JPMorgan Chase is among the first to review its internal rules on employee participation in event-based trading. According to Barron’s, citing sources familiar with the matter, the bank is considering whether to issue more explicit guidance for its roughly 320,000 employees on the use of platforms such as Kalshi and Polymarket.

The review does not signal a move into prediction markets as a business line. Instead, it highlights a more immediate issue: how established rules — particularly around insider trading and the use of confidential information — extend to a new type of asset.

Extending Existing Rules to a New Asset Class

In practice, this means applying existing standards to unfamiliar ground. If adopted, such guidance would make it explicit that employees cannot use material non-public information when trading event contracts, just as they cannot in equities or derivatives. This effectively brings prediction markets into the same compliance perimeter as traditional financial instruments.

This is one of the first institutional responses to prediction markets as a category rather than a curiosity. Until recently, activity on these platforms largely sat outside formal corporate policies. The shift also reflects a broader alignment between corporate compliance and regulatory thinking.

The U.S. Commodity Futures Trading Commission (CFTC) has already indicated that insider trading rules can apply to prediction markets, particularly in cases involving misappropriation of confidential information. Lawmakers have also begun to examine whether additional restrictions are needed for trading tied to sensitive events.
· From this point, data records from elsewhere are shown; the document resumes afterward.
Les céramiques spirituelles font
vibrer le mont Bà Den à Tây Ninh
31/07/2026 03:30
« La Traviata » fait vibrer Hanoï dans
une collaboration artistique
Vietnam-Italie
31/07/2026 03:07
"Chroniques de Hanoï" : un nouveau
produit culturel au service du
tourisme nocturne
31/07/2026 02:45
See also  Polymarket faces scrutiny over insider trading amid US Army charges

Why This Is Becoming a Compliance Issue

Recent market activity has made these questions harder to ignore. Contracts linked to geopolitical developments, corporate events, and economic outcomes create scenarios where informational advantages can exist — even if proving misuse remains complex.

At the same time, prediction markets are increasingly used as a source of alternative data and sentiment signals. This creates a tension for institutions: the same markets that provide useful information may also introduce new compliance risks.

JPMorgan’s review is an early example of how that tension is being addressed. More broadly, it suggests that prediction markets are moving into a phase where both regulators and corporations are beginning to treat them as part of the financial system’s existing rule set, rather than as a separate category.